À Clamecy, le festival des cinémas engagés mise sur les rencontres plutôt que la compétition
Nevers et Nièvre · Par Théo L.V. ·Le lundi 2 février 2026 à 11h40
Du 13 au 16 février, Clamecy accueille la 4ᵉ édition du Festival des Cinémas Engagés, porté par l’association Stormbox Records. Un rendez-vous loin des tapis rouges formatés et des compétitions officielles, qui défend une autre idée du cinéma, celui d'un espace de rencontres, de points de vue et de discussions, ouvert à toutes et tous.
« Il n’y a pas de jury, il n’y a pas de remise de prix. Il y a juste des rencontres entre le public et les auteurs et les autrices »
Résume Sylvie Bailly, directrice de Stormbox Records et fondatrice du festival. Ici, pas de hiérarchie ni de palmarès, le cœur du projet repose sur l’échange, la curiosité et la pluralité des regards.
Un engagement avant tout artistique
Au Festival des Cinémas Engagés, l’engagement ne se limite pas à un thème ou à un slogan.
« Quand on fait un film, on a forcément un point de vue. Et c’est à travers ce point de vue que se situe l’engagement » explique Sylvie Bailly.
Documentaires ou fictions, films drôles ou bouleversants, l’engagement traverse les œuvres par leur manière de raconter le monde.

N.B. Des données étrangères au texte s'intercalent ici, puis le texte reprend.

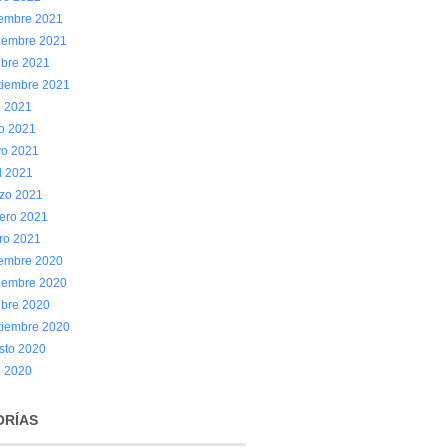
iembre 2021
iembre 2021
ubre 2021
tiembre 2021
o 2021
io 2021
o 2021
l 2021
zo 2021
rero 2021
ro 2021
iembre 2020
iembre 2020
ubre 2020
tiembre 2020
sto 2020
o 2020
ORÍAS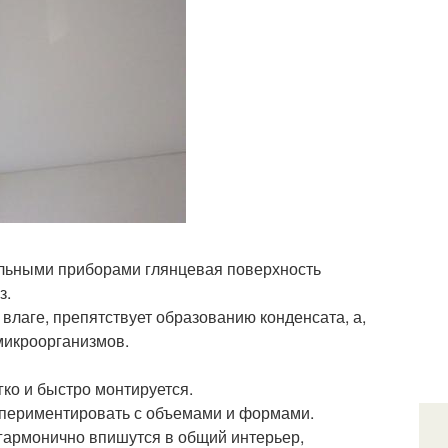
ельными приборами глянцевая поверхность
з.
 влаге, препятствует образованию конденсата, а,
микроорганизмов.
гко и быстро монтируется.
спериментировать с объемами и формами.
гармонично впишутся в общий интерьер,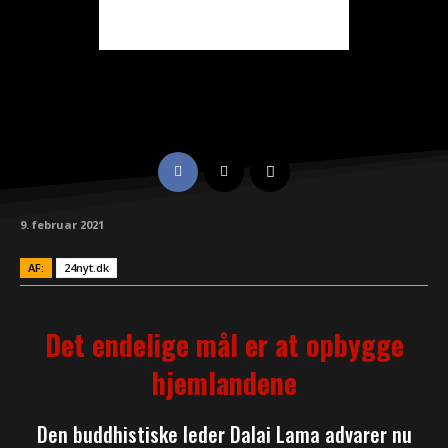
9. februar 2021
AF:
24nyt.dk
Det endelige mål er at opbygge
hjemlandene
Den buddhistiske leder Dalai Lama advarer nu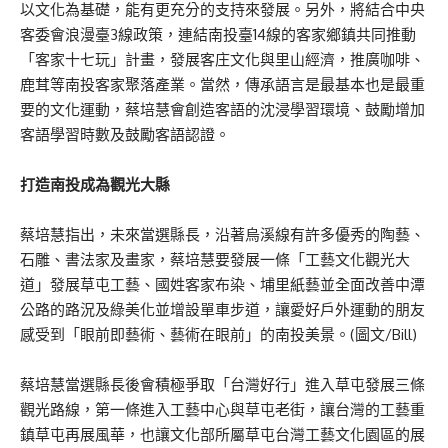
以文化為基礎，能有更充分的支持來發展。另外，將結合中央
客委會浪漫臺3線政策，連結南投臺14線的客家鄉鎮共同推動
「客家十七玩」計畫，發展客庄文化與里山經濟，推廣咖啡、
鹿茸等南投客家聚落產業。當然，傳承語言是最基本也是最重
要的文化運動，蔡培慧會創造客語的沈浸學習環境、鼓勵增加
客語學習時數及鼓勵客語認證。
打造南投成為觀光大縣
蔡培慧指出，未來當選縣長，沿著烏溪線有許多優秀的陶藝、
石雕、書法家及畫家，蔡培慧要發展一條「工藝文化觀光大
道」發展草屯工藝、國姓客家布染、埔里紙藝並全面改善中潭
公路的路況及綠美化並增設單車步道，讓愛好戶外運動的朋友
感受到「眼前即藝術、藝術在眼前」的南投美景。(圖文/Bill)
蔡培慧當選縣長後會積極爭取「台灣好行」進入草屯發展三條
觀光路線，第一條進入工藝中心與草屯老街，讓台灣的工藝重
鎮草屯再展風華，也讓文化部所屬草屯台灣工藝文化園區的展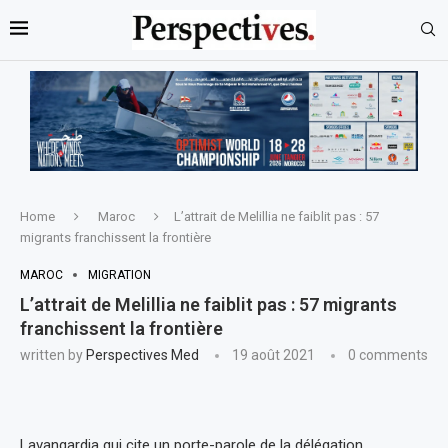
Home
Maroc
L’attrait de Melillia ne faiblit pas : 57
migrants franchissent la frontière
MAROC
MIGRATION
L’attrait de Melillia ne faiblit pas : 57 migrants
franchissent la frontière
written by
Perspectives Med
19 août 2021
0 comments
Lavangardia qui cite un porte-parole de la délégation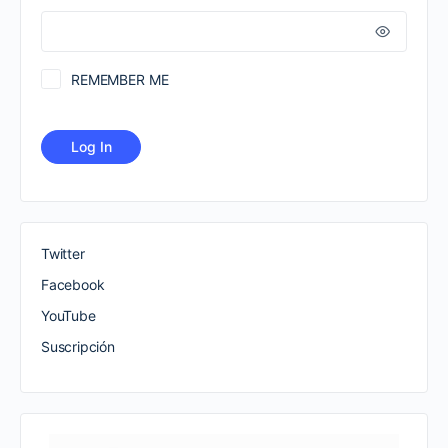
REMEMBER ME
Twitter
Facebook
YouTube
Suscripción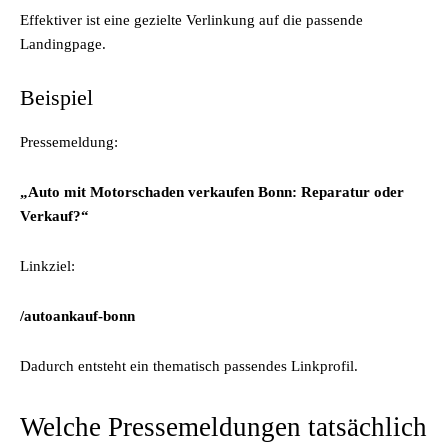
Effektiver ist eine gezielte Verlinkung auf die passende
Landingpage.
Beispiel
Pressemeldung:
„Auto mit Motorschaden verkaufen Bonn: Reparatur oder
Verkauf?“
Linkziel:
/autoankauf-bonn
Dadurch entsteht ein thematisch passendes Linkprofil.
Welche Pressemeldungen tatsächlich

La programmation s’articule autour de sous-thèmes quotidiens, tout en revendiquant le mélange des genres.
« On peut parler du plus douloureux en riant, et du plus drôle en s’interrogeant de manière quasi dramatique sur une question de société », précise t-elle.
Une façon assumée d’éviter le piège d’un cinéma moralisateur ou plombant, tout en restant lucide sur la réalité sociale et politique contemporaine.
Le court-métrage au cœur du festival
Cette édition ne renie pas le focus renforcé sur le court-métrage, un format que le festival défend avec conviction. Fragilisé économiquement, souvent autoproduit, le court-métrage est pourtant, selon Sylvie Bailly,
« un véritable terreau de création et de créativité, qui nous surprend à chaque fois ».
Chaque année, près de 500 courts-métrages sont reçus. Tous sont visionnés, puis présélectionnés avant d’être discutés collectivement lors de projections organisées avec un panel de spectateurs multigénérationnel, âgé de 25 à 70 ans.
« On définit ensemble la programmation », souligne-t-elle.
Une démarche participative rare, qui garantit la diversité des sensibilités et des points de vue. Présentés en séances d’une heure, les courts-métrages permettent de voyager à travers les genres, les pays et les problématiques comme les luttes sociales, questions politiques, récits intimes ou expérimentations formelles.
« Pour une fois, c’est le monde qui vient à nous », résume Sylvie Bailly.
Une programmation ancrée dans le territoire
L’ouverture du festival avec « La Nièvre du samedi soir », film tourné localement par Alexis Chevalier, illustre cet attachement au territoire. Comédie engagée par le décalage, le film aborde à la fois le désert médical et la richesse humaine des zones rurales.
« Venez nous voir, abandonnez vos préjugés », invite Sylvie Bailly, convaincue que la culture peut changer le regard porté sur la ruralité.
Tout au long du week-end, la programmation alterne entre avant-premières, classiques engagés et propositions hybrides. Le samedi est consacré aux violences d’hier et d’aujourd’hui, avec notamment Le Soulèvement de Thomas Lacoste (en sortie nationale) et Punishment Park de Peter Watkins. Le dimanche accueille Bonjour l’asile de Judith Davis, suivi d’une performance théâtrale inédite avec les comédiens du film. Le festival se clôture le lundi avec Un paese di resistenza, documentaire italien consacré à l’accueil des migrants et à la reconstruction d’un village.
Un festival comme acte militant
Organiser un festival de cinéma engagé à Clamecy relève d’un choix politique assumé.
« L’ignorance et la peur fabriquent des haines. Un festival comme celui-là sert à rassembler les gens au-delà des idéologies », affirme Sylvie Bailly.
Dîners collectifs, discussions informelles et verres partagés, la culture se vit aussi autour d’une table. Dans le même esprit, le festival reconduit le principe des tickets suspendus, qui permettent à chacun de faciliter l’accès aux projections et aux repas a ceux qui n'en ont pas les moyens.
« Il ne faut pas que la culture soit un barrage », insiste la directrice.
Plus qu’un événement cinématographique, le Festival des Cinémas Engagés défend une idée simple mais essentielle, refuser la fatalité, soutenir les utopies et continuer à croire que le cinéma peut ouvrir des espaces de dialogue et d’imaginaire collectif.